第十一話の3 真相は彼のみぞ知る
戻ってきた仮面の男にシンが「おっちゃん!ゴミ拾い終わったぜ!」とぱんぱんになった袋を見せた。
「あんまり売れそうなものはなかったけど、ゴミはたんまり落ちてたから拾っといた!」
「おお、素晴らしい仕事ですねえ」
本当にゴミ一つ落ちていない観客席を嬉しそうに眺めながら仮面の男は、「そうだ、そうだ」と手をたたいた。
懐から袋を取り出す。

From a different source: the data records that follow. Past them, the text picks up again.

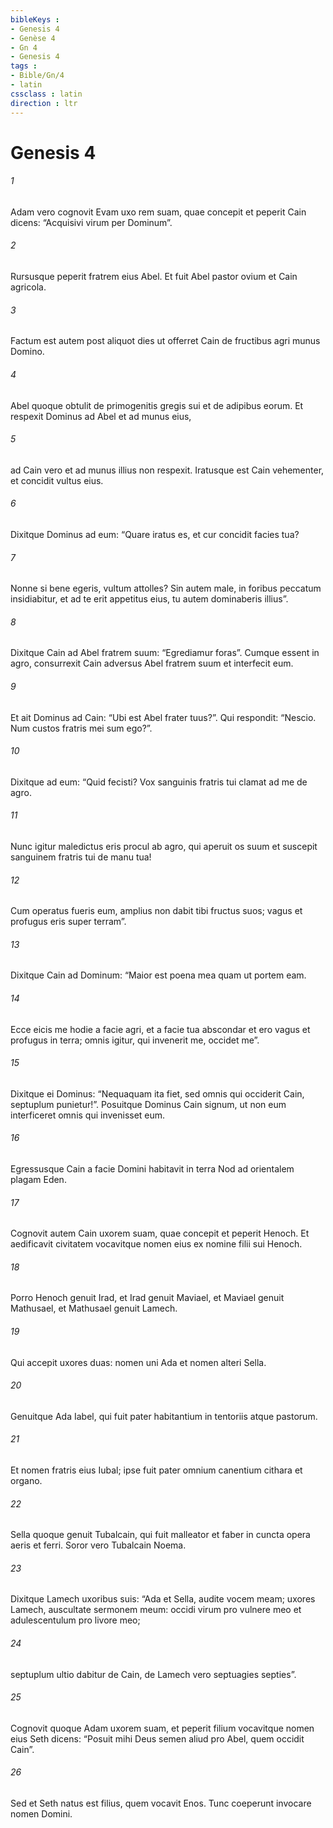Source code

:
 ```yaml
---
bibleKeys : 
- Genesis 4
- Genèse 4
- Gn 4
- Genesis 4
tags : 
- Bible/Gn/4
- latin
cssclass : latin
direction : ltr
---
```


# Genesis 4

###### 1
Adam vero cognovit Evam uxo rem suam, quae concepit et peperit Cain dicens: “Acquisivi virum per Dominum”. 
###### 2
Rursusque peperit fratrem eius Abel. Et fuit Abel pastor ovium et Cain agricola. 
###### 3
Factum est autem post aliquot dies ut offerret Cain de fructibus agri munus Domino. 
###### 4
Abel quoque obtulit de primogenitis gregis sui et de adipibus eorum. Et respexit Dominus ad Abel et ad munus eius, 
###### 5
ad Cain vero et ad munus illius non respexit. Iratusque est Cain vehementer, et concidit vultus eius. 
###### 6
Dixitque Dominus ad eum: “Quare iratus es, et cur concidit facies tua? 
###### 7
Nonne si bene egeris, vultum attolles? Sin autem male, in foribus peccatum insidiabitur, et ad te erit appetitus eius, tu autem dominaberis illius”. 
###### 8
Dixitque Cain ad Abel fratrem suum: “Egrediamur foras”. Cumque essent in agro, consurrexit Cain adversus Abel fratrem suum et interfecit eum. 
###### 9
Et ait Dominus ad Cain: “Ubi est Abel frater tuus?”. Qui respondit: “Nescio. Num custos fratris mei sum ego?”. 
###### 10
Dixitque ad eum: “Quid fecisti? Vox sanguinis fratris tui clamat ad me de agro. 
###### 11
Nunc igitur maledictus eris procul ab agro, qui aperuit os suum et suscepit sanguinem fratris tui de manu tua! 
###### 12
Cum operatus fueris eum, amplius non dabit tibi fructus suos; vagus et profugus eris super terram”. 
###### 13
Dixitque Cain ad Dominum: “Maior est poena mea quam ut portem eam. 
###### 14
Ecce eicis me hodie a facie agri, et a facie tua abscondar et ero vagus et profugus in terra; omnis igitur, qui invenerit me, occidet me”. 
###### 15
Dixitque ei Dominus: “Nequaquam ita fiet, sed omnis qui occiderit Cain, septuplum punietur!”. Posuitque Dominus Cain signum, ut non eum interficeret omnis qui invenisset eum.
###### 16
Egressusque Cain a facie Domini habitavit in terra Nod ad orientalem plagam Eden.
###### 17
Cognovit autem Cain uxorem suam, quae concepit et peperit Henoch. Et aedificavit civitatem vocavitque nomen eius ex nomine filii sui Henoch. 
###### 18
Porro Henoch genuit Irad, et Irad genuit Maviael, et Maviael genuit Mathusael, et Mathusael genuit Lamech. 
###### 19
Qui accepit uxores duas: nomen uni Ada et nomen alteri Sella. 
###### 20
Genuitque Ada Iabel, qui fuit pater habitantium in tentoriis atque pastorum. 
###### 21
Et nomen fratris eius Iubal; ipse fuit pater omnium canentium cithara et organo. 
###### 22
Sella quoque genuit Tubalcain, qui fuit malleator et faber in cuncta opera aeris et ferri. Soror vero Tubalcain Noema. 
###### 23
Dixitque Lamech uxoribus suis: “Ada et Sella, audite vocem meam; uxores Lamech, auscultate sermonem meum: occidi virum pro vulnere meo et adulescentulum pro livore meo; 
###### 24
septuplum ultio dabitur de Cain, de Lamech vero septuagies septies”.
###### 25
Cognovit quoque Adam uxorem suam, et peperit filium vocavitque nomen eius Seth dicens: “Posuit mihi Deus semen aliud pro Abel, quem occidit Cain”. 
###### 26
Sed et Seth natus est filius, quem vocavit Enos. Tunc coeperunt invocare nomen Domini.
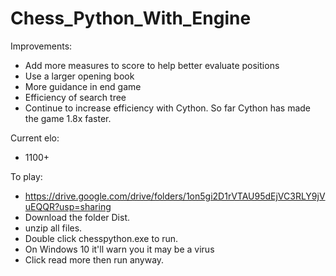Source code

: # Chess_Python_With_Engine

Improvements:
- Add more measures to score to help better evaluate positions
- Use a larger opening book
- More guidance in end game
- Efficiency of search tree
- Continue to increase efficiency with Cython. So far Cython has made the game 1.8x faster.

Current elo:
- 1100+ 

To play:
- https://drive.google.com/drive/folders/1on5gi2D1rVTAU95dEjVC3RLY9jVuEQQR?usp=sharing
- Download the folder Dist.
- unzip all files. 
- Double click chesspython.exe to run. 
- On Windows 10 it'll warn you it may be a virus
- Click read more then run anyway.
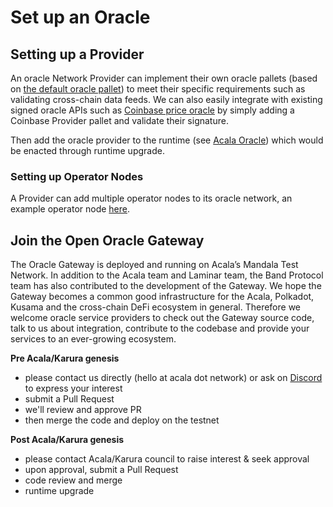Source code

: # Set up an Oracle

## Setting up a Provider

An oracle Network Provider can implement their own oracle pallets (based on [the default oracle pallet](https://github.com/open-web3-stack/open-runtime-module-library/tree/master/oracle)) to meet their specific requirements such as validating cross-chain data feeds. We can also easily integrate with existing signed oracle APIs such as [Coinbase price oracle](https://blog.coinbase.com/introducing-the-coinbase-price-oracle-6d1ee22c7068) by simply adding a Coinbase Provider pallet and validate their signature.

Then add the oracle provider to the runtime (see [Acala Oracle](https://github.com/AcalaNetwork/Acala/blob/master/runtime/mandala/src/lib.rs#L447)) which would be enacted through runtime upgrade.&#x20;

### Setting up Operator Nodes

A Provider can add multiple operator nodes to its oracle network, an example operator node [here](https://github.com/laminar-protocol/oracle-server).

## Join the Open Oracle Gateway

The Oracle Gateway is deployed and running on Acala’s Mandala Test Network. In addition to the Acala team and Laminar team, the Band Protocol team has also contributed to the development of the Gateway. We hope the Gateway becomes a common good infrastructure for the Acala, Polkadot, Kusama and the cross-chain DeFi ecosystem in general. Therefore we welcome oracle service providers to check out the Gateway source code, talk to us about integration, contribute to the codebase and provide your services to an ever-growing ecosystem.

**Pre Acala/Karura genesis**

* please contact us directly (hello at acala dot network) or ask on [Discord](https://www.acala.gg/) to express your interest
* submit a Pull Request
* we'll review and approve PR
* then merge the code and deploy on the testnet

**Post Acala/Karura genesis**

* please contact Acala/Karura council to raise interest & seek approval
* upon approval, submit a Pull Request&#x20;
* code review and merge
* runtime upgrade

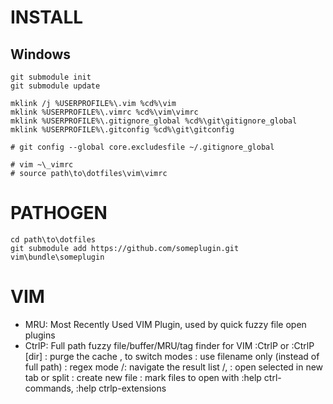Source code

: INSTALL
=======

Windows
-------

    git submodule init
    git submodule update

    mklink /j %USERPROFILE%\.vim %cd%\vim
    mklink %USERPROFILE%\.vimrc %cd%\vim\vimrc
    mklink %USERPROFILE%\.gitignore_global %cd%\git\gitignore_global
    mklink %USERPROFILE%\.gitconfig %cd%\git\gitconfig

    # git config --global core.excludesfile ~/.gitignore_global

    # vim ~\_vimrc 
    # source path\to\dotfiles\vim\vimrc

PATHOGEN
========

    cd path\to\dotfiles
    git submodule add https://github.com/someplugin.git vim\bundle\someplugin


VIM
===

* MRU: Most Recently Used VIM Plugin, used by quick fuzzy file open plugins
* CtrlP: Full path fuzzy file/buffer/MRU/tag finder for VIM
  :CtrlP or :CtrlP [dir]
  <F5>: purge the cache
  <c-f>, <c-b> to switch modes
  <c-d>: use filename only (instead of full path)
  <c-r>: regex mode
  <c-j>/<c-k>: navigate the result list
  <c-t>/<c-v>, <c-x>: open selected in new tab or split
  <c-y>: create new file
  <c-z>: mark files to open with <c-o>
  :help ctrl-commands, :help ctrlp-extensions

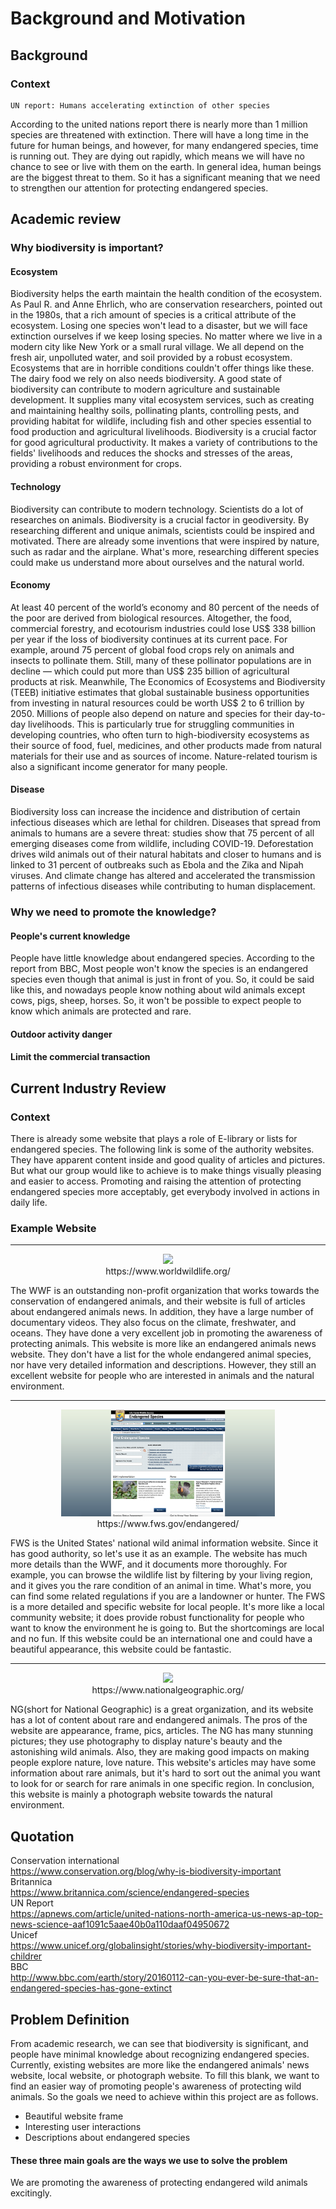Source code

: # Background and Motivation
## Background
### Context
    UN report: Humans accelerating extinction of other species
According to the united nations report there is nearly more than 1 million species are threatened with extinction. There will have a long time in the future for human beings, and however, for many endangered species, time is running out. They are dying out rapidly, which means we will have no chance to see or live with them on the earth. In general idea, human beings are the biggest threat to them. So it has a significant meaning that we need to strengthen our attention for protecting endangered species.
## Academic review
### Why biodiversity is important?
#### Ecosystem
Biodiversity helps the earth maintain the health condition of the ecosystem. As Paul R. and Anne Ehrlich, who are conservation researchers, pointed out in the 1980s, that a rich amount of species is a critical attribute of the ecosystem. Losing one species won't lead to a disaster, but we will face extinction ourselves if we keep losing species. No matter where we live in a modern city like New York or a small rural village. We all depend on the fresh air, unpolluted water, and soil provided by a robust ecosystem. Ecosystems that are in horrible conditions couldn't offer things like these. 
The dairy food we rely on also needs biodiversity. A good state of biodiversity can contribute to modern agriculture and sustainable development. It supplies many vital ecosystem services, such as creating and maintaining healthy soils, pollinating plants, controlling pests, and providing habitat for wildlife, including fish and other species essential to food production and agricultural livelihoods. 
Biodiversity is a crucial factor for good agricultural productivity. It makes a variety of contributions to the fields' livelihoods and reduces the shocks and stresses of the areas, providing a robust environment for crops.
#### Technology
Biodiversity can contribute to modern technology. Scientists do a lot of researches on animals. Biodiversity is a crucial factor in geodiversity. By researching different and unique animals, scientists could be inspired and motivated. There are already some inventions that were inspired by nature, such as radar and the airplane. What's more, researching different species could make us understand more about ourselves and the natural world.
#### Economy
At least 40 percent of the world’s economy and 80 percent of the needs of the poor are derived from biological resources.
Altogether, the food, commercial forestry, and ecotourism industries could lose US$ 338 billion per year if the loss of biodiversity continues at its current pace. For example, around 75 percent of global food crops rely on animals and insects to pollinate them. Still, many of these pollinator populations are in decline — which could put more than US$ 235 billion of agricultural products at risk. 
Meanwhile, The Economics of Ecosystems and Biodiversity (TEEB) initiative estimates that global sustainable business opportunities from investing in natural resources could be worth US$ 2 to 6 trillion by 2050.
Millions of people also depend on nature and species for their day-to-day livelihoods. This is particularly true for struggling communities in developing countries, who often turn to high-biodiversity ecosystems as their source of food, fuel, medicines, and other products made from natural materials for their use and as sources of income. Nature-related tourism is also a significant income generator for many people.
#### Disease
Biodiversity loss can increase the incidence and distribution of certain infectious diseases which are lethal for children. Diseases that spread from animals to humans are a severe threat: studies show that 75 percent of all emerging diseases come from wildlife, including COVID-19. Deforestation drives wild animals out of their natural habitats and closer to humans and is linked to 31 percent of outbreaks such as Ebola and the Zika and Nipah viruses. And climate change has altered and accelerated the transmission patterns of infectious diseases while contributing to human displacement.
### Why we need to promote the knowledge?
#### People's current knowledge
People have little knowledge about endangered species. According to the report from BBC, Most people won't know the species is an endangered species even though that animal is just in front of you. So, it could be said like this, and nowadays people know nothing about wild animals except cows, pigs, sheep, horses. So, it won't be possible to expect people to know which animals are protected and rare.
#### Outdoor activity danger

#### Limit the commercial transaction

## Current Industry Review
### Context
There is already some website that plays a role of E-library or lists for endangered species. The following link is some of the authority websites. They have apparent content inside and good quality of articles and pictures. But what our group would like to achieve is to make things visually pleasing and easier to access. Promoting and raising the attention of protecting endangered species more acceptably, get everybody involved in actions in daily life.
### Example Website
<hr>
<p align="center">
<img src="https://github.com/liyao0123/SoftwareEngineering2021Desk3/blob/main/Documentation/pics/wwf.png" width = "68%" />
<br>
https://www.worldwildlife.org/
</p>
The WWF is an outstanding non-profit organization that works towards the conservation of endangered animals, and their website is full of articles about endangered animals news. In addition, they have a large number of documentary videos. They also focus on the climate, freshwater, and oceans. They have done a very excellent job in promoting the awareness of protecting animals. This website is more like an endangered animals news website. They don't have a list for the whole endangered animal species, nor have very detailed information and descriptions. However, they still an excellent website for people who are interested in animals and the natural environment.
<hr>

<p align="center">
<img src="https://github.com/liyao0123/SoftwareEngineering2021Desk3/blob/main/Documentation/pics/US.fws.png" width = "68%" />
<br>
https://www.fws.gov/endangered/
</p>
FWS is the United States' national wild animal information website. Since it has good authority, so let's use it as an example. The website has much more details than the WWF, and it documents more thoroughly. For example, you can browse the wildlife list by filtering by your living region, and it gives you the rare condition of an animal in time. What's more, you can find some related regulations if you are a landowner or hunter. The FWS is a more detailed and specific website for local people. It's more like a local community website; it does provide robust functionality for people who want to know the environment he is going to. But the shortcomings are local and no fun. If this website could be an international one and could have a beautiful appearance, this website could be fantastic.
<hr>

<p align="center">
<img src="https://github.com/liyao0123/SoftwareEngineering2021Desk3/blob/main/Documentation/pics/National%20Geographic.png" width = "68%" />
<br>
https://www.nationalgeographic.org/
</p>
NG(short for National Geographic) is a great organization, and its website has a lot of content about rare and endangered animals. The pros of the website are appearance, frame, pics, articles. The NG has many stunning pictures; they use photography to display nature's beauty and the astonishing wild animals. Also, they are making good impacts on making people explore nature, love nature. This website's articles may have some information about rare animals, but it's hard to sort out the animal you want to look for or search for rare animals in one specific region. In conclusion, this website is mainly a photograph website towards the natural environment.  

## Quotation
Conservation international
<br>
https://www.conservation.org/blog/why-is-biodiversity-important
<br>
Britannica
<br>
https://www.britannica.com/science/endangered-species
<br>
UN Report
<br>
https://apnews.com/article/united-nations-north-america-us-news-ap-top-news-science-aaf1091c5aae40b0a110daaf04950672
<br>
Unicef
<br>
https://www.unicef.org/globalinsight/stories/why-biodiversity-important-childrer
<br>
BBC
<br>
http://www.bbc.com/earth/story/20160112-can-you-ever-be-sure-that-an-endangered-species-has-gone-extinct
<br>
## Problem Definition
From academic research, we can see that biodiversity is significant, and people have minimal knowledge about recognizing endangered species. Currently, existing websites are more like the endangered animals' news website, local website, or photograph website. To fill this blank, we want to find an easier way of promoting people's awareness of protecting wild animals. So the goals we need to achieve within this project are as follows.
* Beautiful website frame
* Interesting user interactions
* Descriptions about endangered species
#### These three main goals are the ways we use to solve the problem
We are promoting the awareness of protecting endangered wild animals excitingly.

それを丁寧にシンに手渡した。
「先ほど薬屋の方から、先に渡しておくと薬を預かりました」
「え、ほんとに?」
「ええ。いつもきちんとお金を持ってくるから今回先に渡しても問題ないだろうと。渡すのを忘れていたので仕事が終わった後にと託してゆかれました」
「へ、へえ…珍しいこともあるもんだな」
「それからこれは私からです」
仮面の男は封蝋がされた手紙を取り出した。その封蝋にはユスタンの紋章が入っていた。
「これをギルドにもっていきなさい。君と弟君の生活が保障されるようにしてあります」
「え? おっさん何者だよ」
「旅の一座の団長でございますよ」
仮面の男はにっこり笑うと立ち上がった。
「さ、早く帰って弟さんに薬を飲ませてあげなさい。代金は何日後でもいいとのことですから」
「わかった。おっさんありがとな」
「団長ですよー」
手を振るシンにそう言ってから仮面の男はにこにことテントの奥に歩いていった。
数日後、シンはギルドの正式な職員として働くことになり、毎月の給与が約束された。
それは弟と二人で暮らしていくには十分すぎるほどの報酬であった。
弟を診察した医者は病が消えていると驚嘆し、薬屋を訪ねたそうだが薬屋は「仕入れた薬を渡しただけで特別なことはしていない」と丁寧に答えるだけだったという。
封蝋がされた手紙を受け取ったギルドではちょっとした騒ぎがあったのだが、それはシンの知るところではない。
ギルドの職員が旅一座のところにすっ飛んでいったが、すでに彼らは町を後にしていた。